Mainland China visitors — one of the few tracked travel eSIMs that supports China at all.
Anyone gifting connectivity to a parent, friend, or partner traveling separately — the gift eSIM feature isn't replicated by any competitor.
Frequent travelers who care about the rewards system — the points and monthly leaderboard genuinely add up if you fly often.
Who might prefer something else
- Heavy streamers and content creators who specifically want unlimited: Holafly's unlimited-only structure is purpose-built for that.
- Enterprise travelers with strict reliability requirements and specific corporate IT preferences: Ubigi has the more business-positioned support and SLA structure.

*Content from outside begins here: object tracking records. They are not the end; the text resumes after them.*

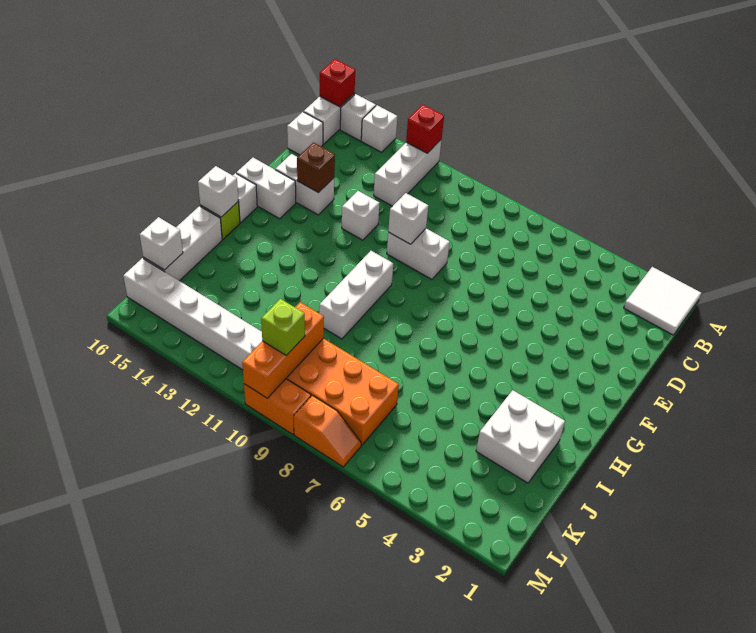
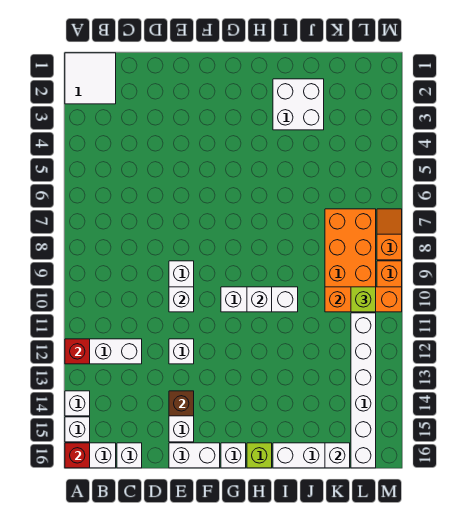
white brick F15:F16 level 1 -> white brick E16:F16 level 1
white brick H16 level 2 -> white brick H10 level 2

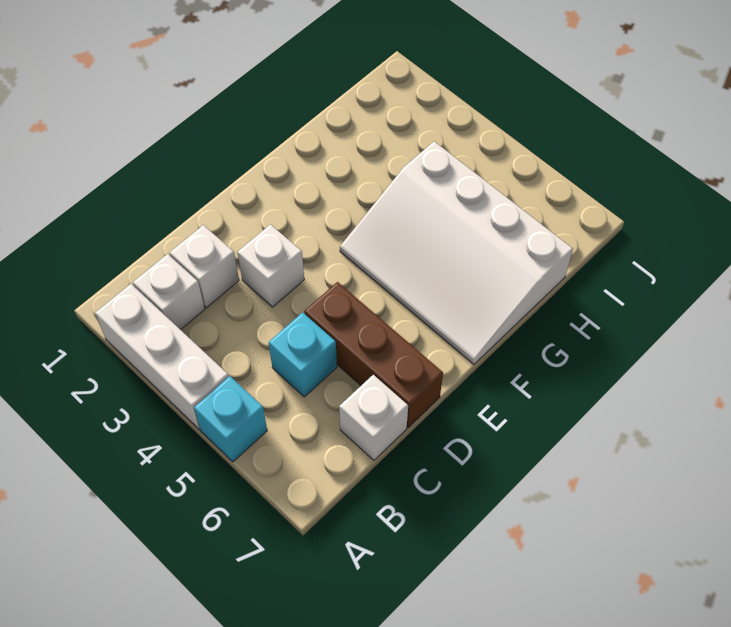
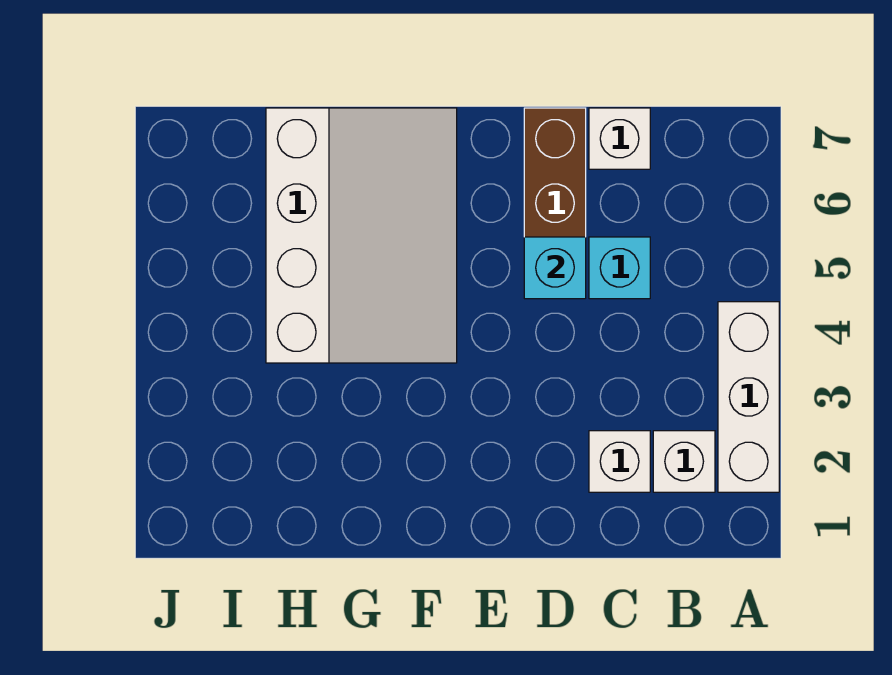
cyan brick A5 level 1 -> cyan brick D5 level 2
white brick D3 level 1 -> none

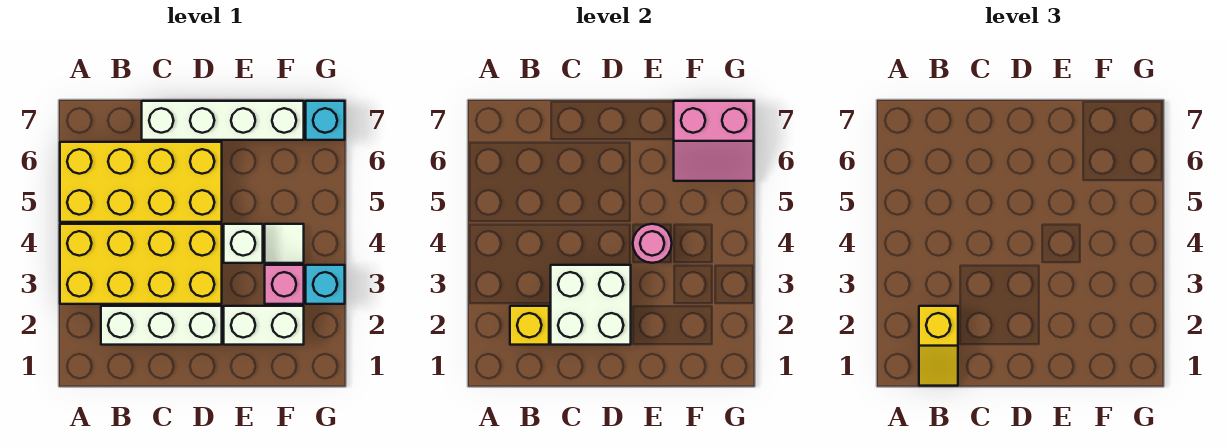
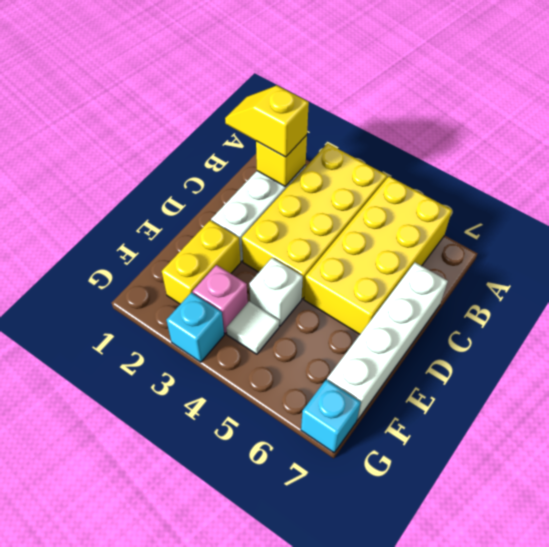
white brick C2:D3 level 2 -> none
white brick E2:F2 level 1 -> yellow brick E2:F2 level 1
pink round brick E4 level 2 -> none
pink slope F6:G7 level 2 top 7 -> none

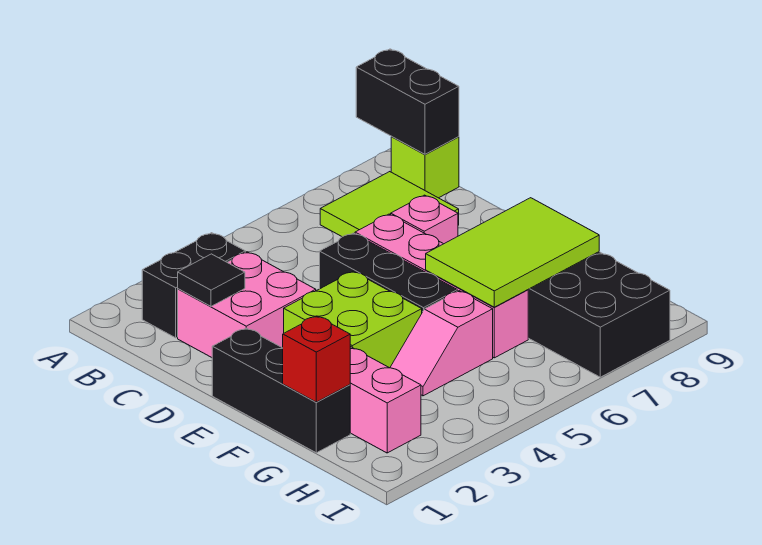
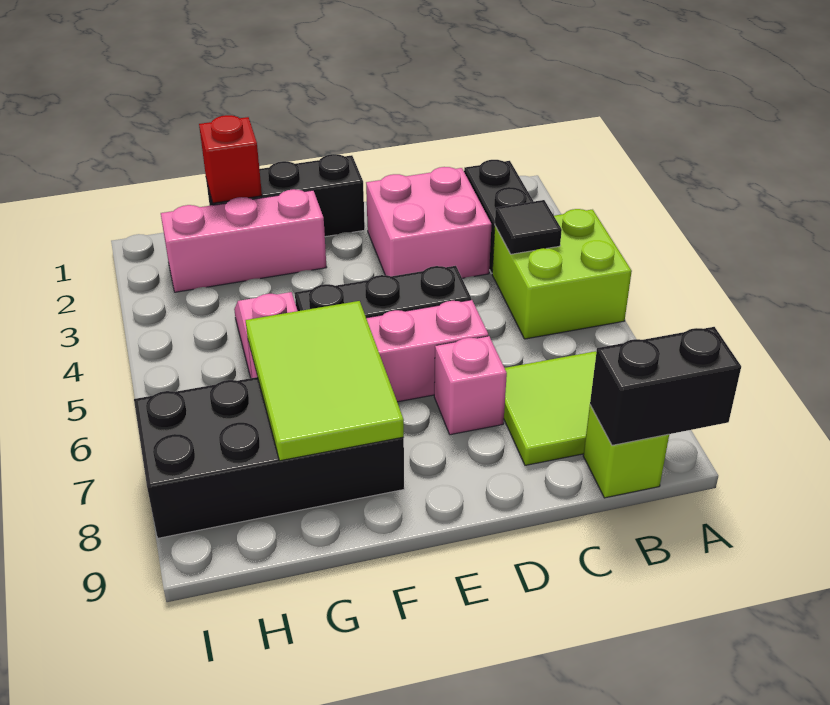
black tile C2 level 2 -> black tile B4 level 2
lime brick E3:F4 level 1 -> lime brick A4:B5 level 1

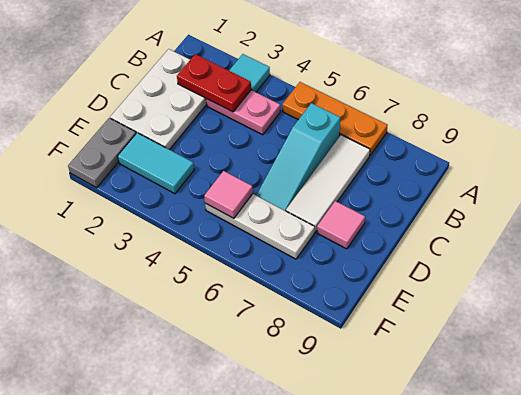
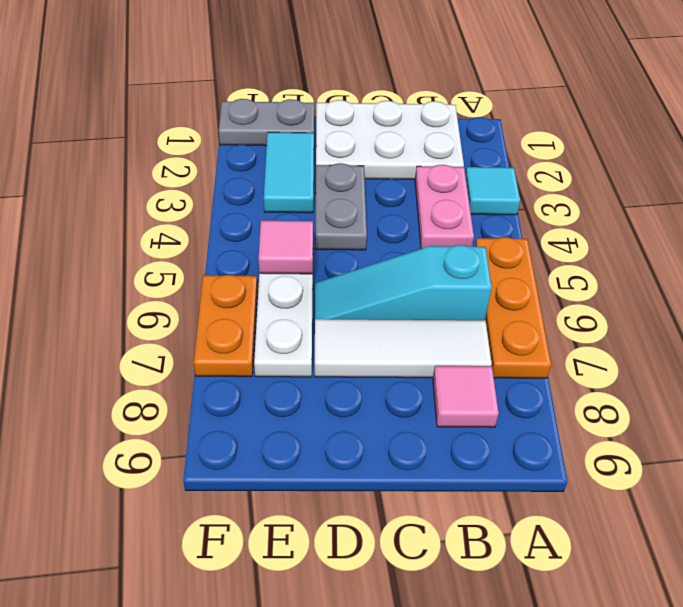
red plate B2:B3 level 2 -> none
none -> grey plate D3:D4 level 1
pink tile D8 level 1 -> pink tile B8 level 1
none -> orange plate F6:F7 level 1

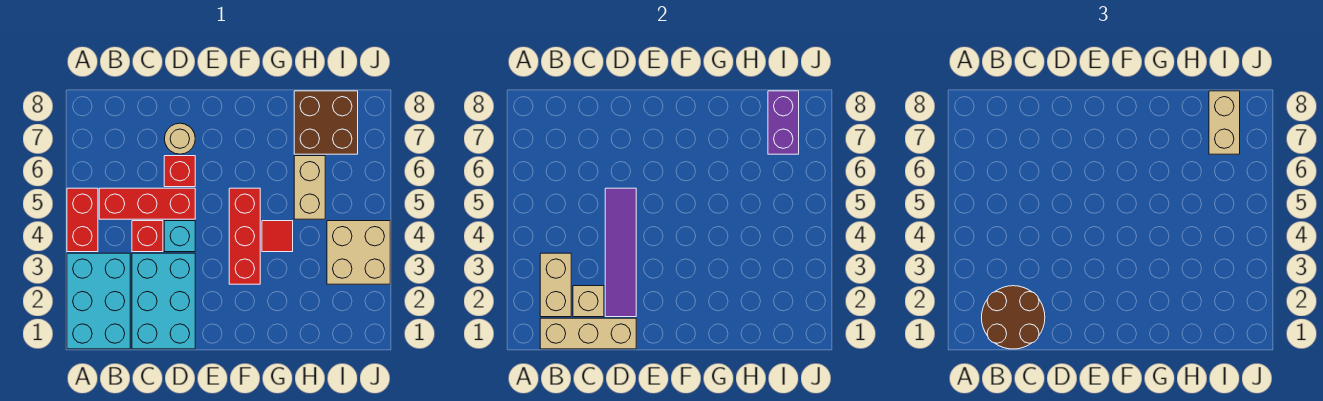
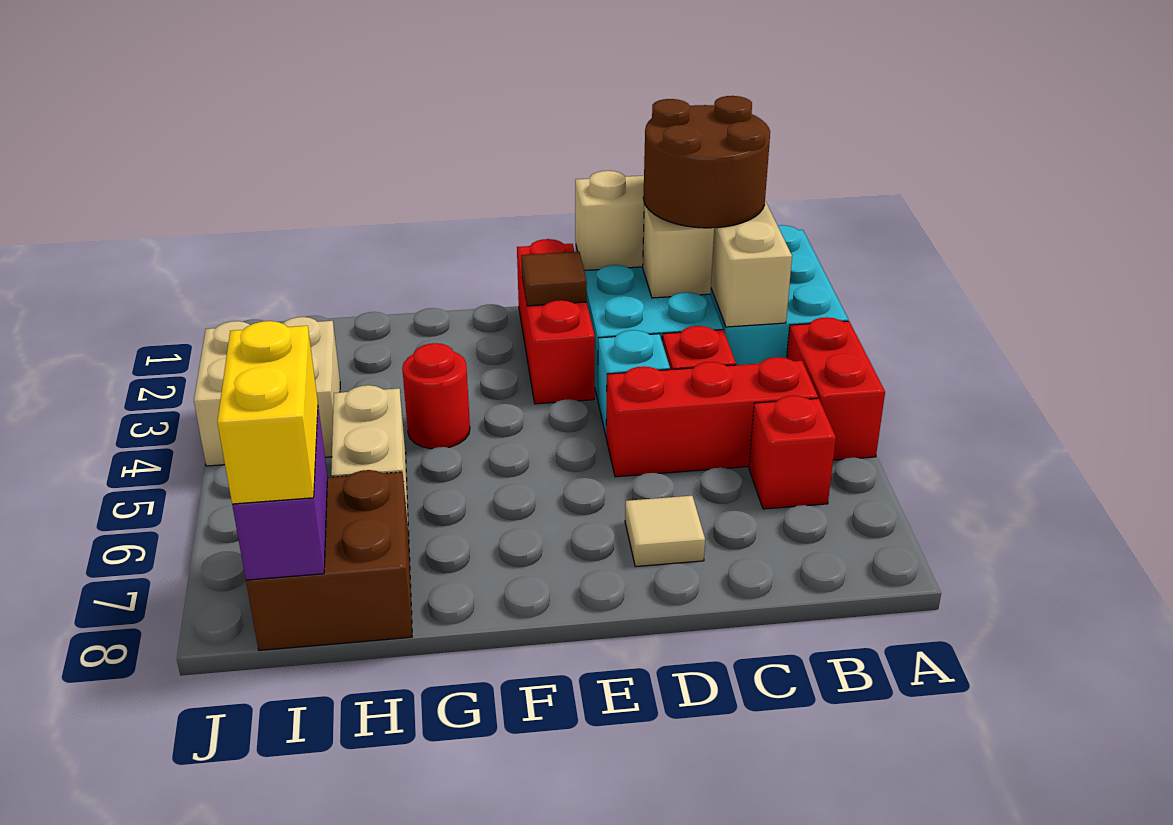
purple tile D2:D5 level 2 -> none
red brick D6 level 1 -> red brick B6 level 1
tan round brick D7 level 1 -> tan tile D7 level 1
none -> brown tile E2 level 2
red brick F3:F5 level 1 -> red brick E1:E3 level 1
red tile G4 level 1 -> red round brick G4 level 1
tan brick I7:I8 level 3 -> yellow brick I7:I8 level 3

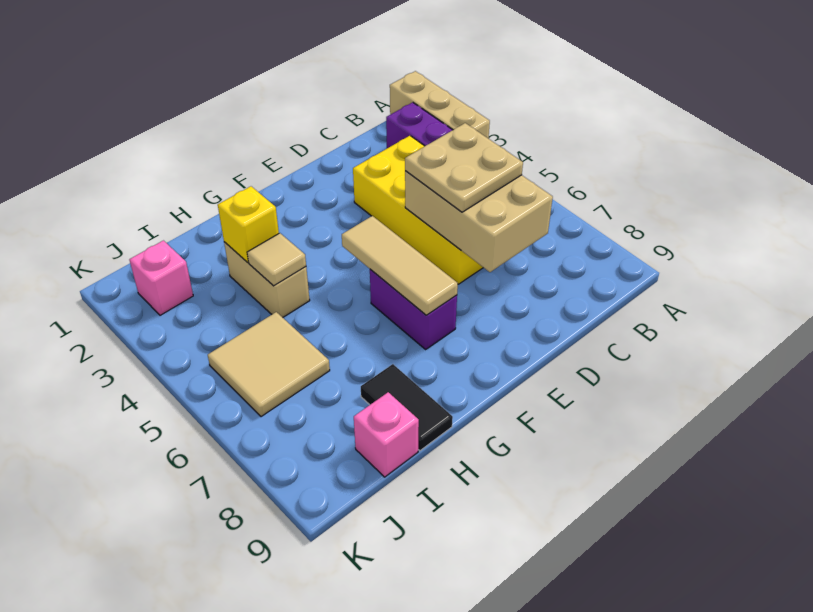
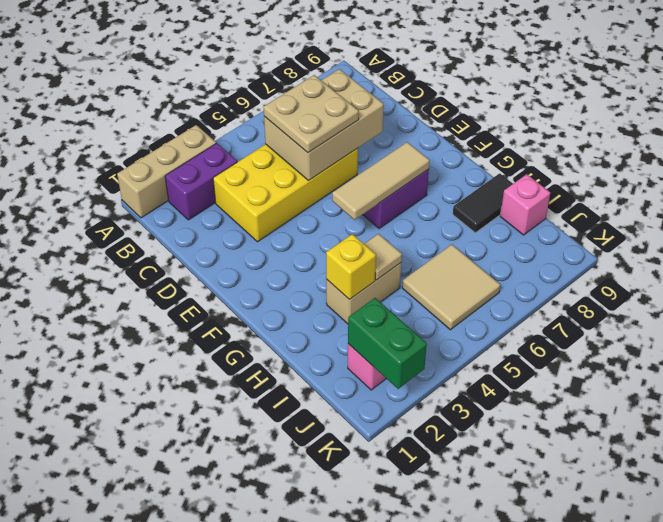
none -> green brick J2:K2 level 2

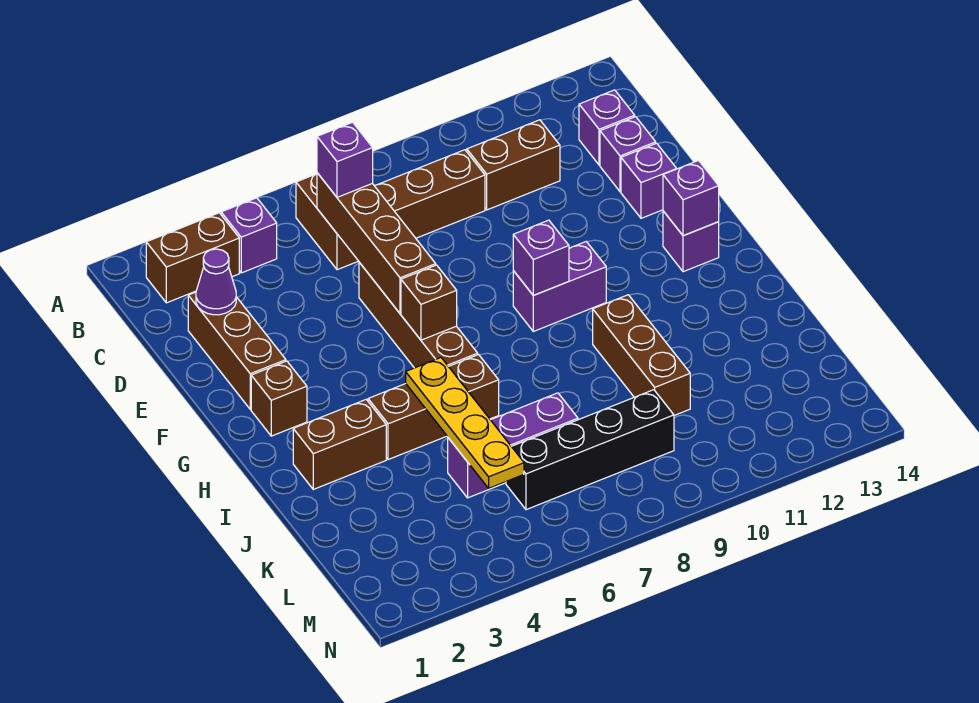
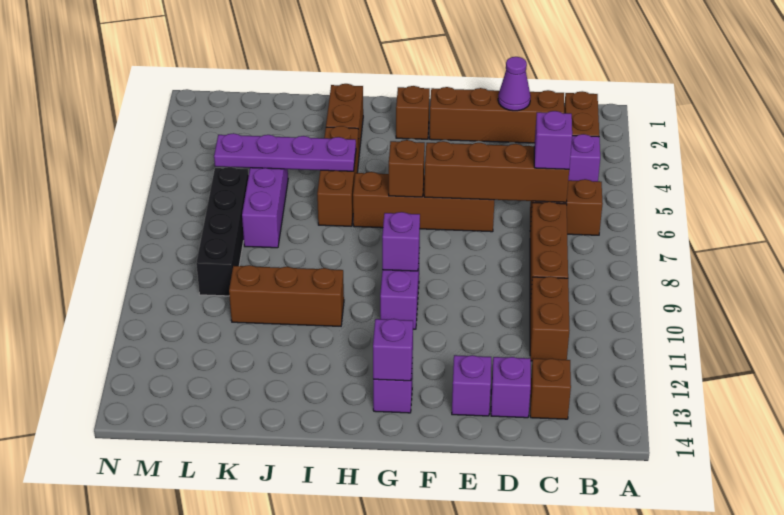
purple brick C13 level 1 -> brown brick C13 level 1
brown brick D2:F2 level 1 -> brown brick C2:F2 level 1
yellow plate I5:L5 level 2 -> purple plate I5:L5 level 2

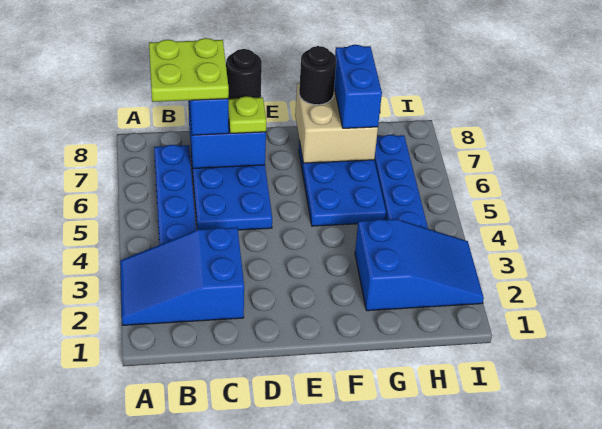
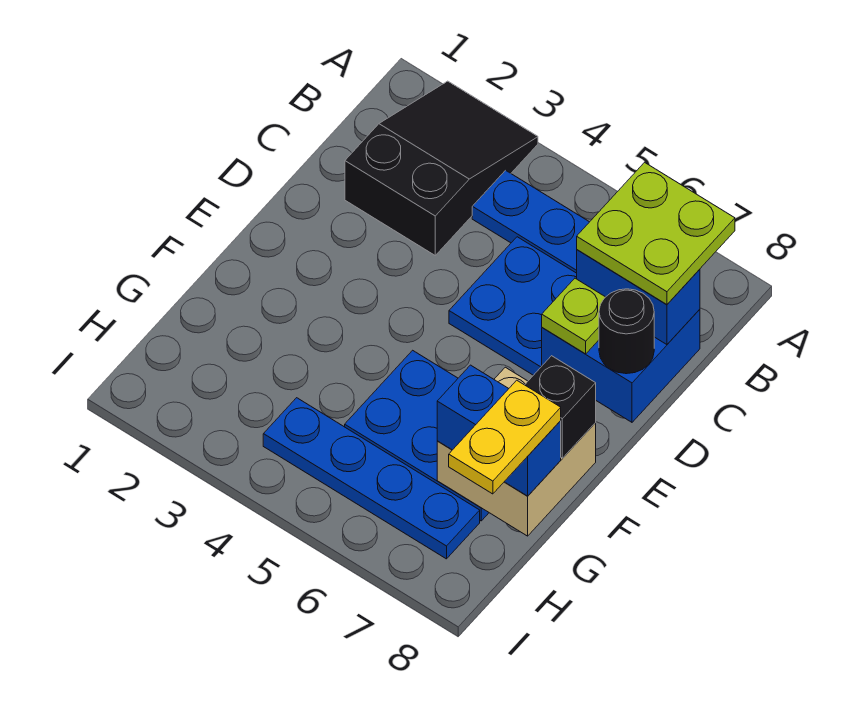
blue slope A2:C3 level 1 top C -> black slope A2:C3 level 1 top C
black round brick F8 level 3 -> black brick F8 level 3
blue slope G2:I3 level 1 top G -> none
none -> yellow plate G8:H8 level 4

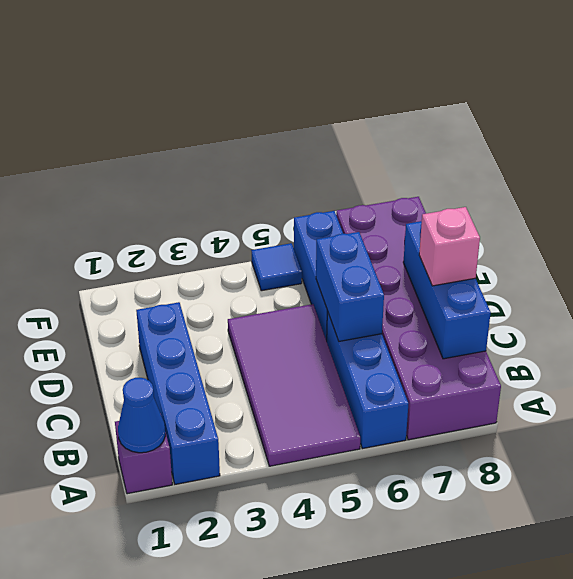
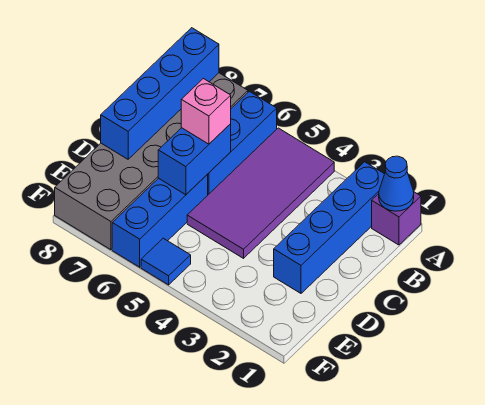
purple brick A7:F8 level 1 -> grey brick A7:F8 level 1
blue brick B8:D8 level 2 -> blue brick A8:D8 level 2
pink brick C8 level 3 -> pink brick C6 level 3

- Travelers who specifically want a brand their friends use: Airalo's recognition is the single thing it leads on.
Final verdict
After a year of testing, 99esim is the travel eSIM I default to for my own trips. The country breadth is genuinely the widest in the tracked set, mainland China is included, the optional custom plans match real trip shapes when fixed bundles don't, and the group/gift features fill use cases that simply aren't addressed by any competitor today. The cons (brand awareness, Caribbean exclusions on the regional plan, in-app-only support format) are real but small relative to the upside.
If you're picking a travel eSIM for a multi-country trip, family vacation, or any itinerary that doesn't fit a standard 7-or-30-day bucket, 99esim is the right starting point. For trips that fit a tidy single-country use case, the gap to competitors narrows but 99esim still holds up.
Rating: 4.8 / 5. Not perfect, but the closest I've found in this category.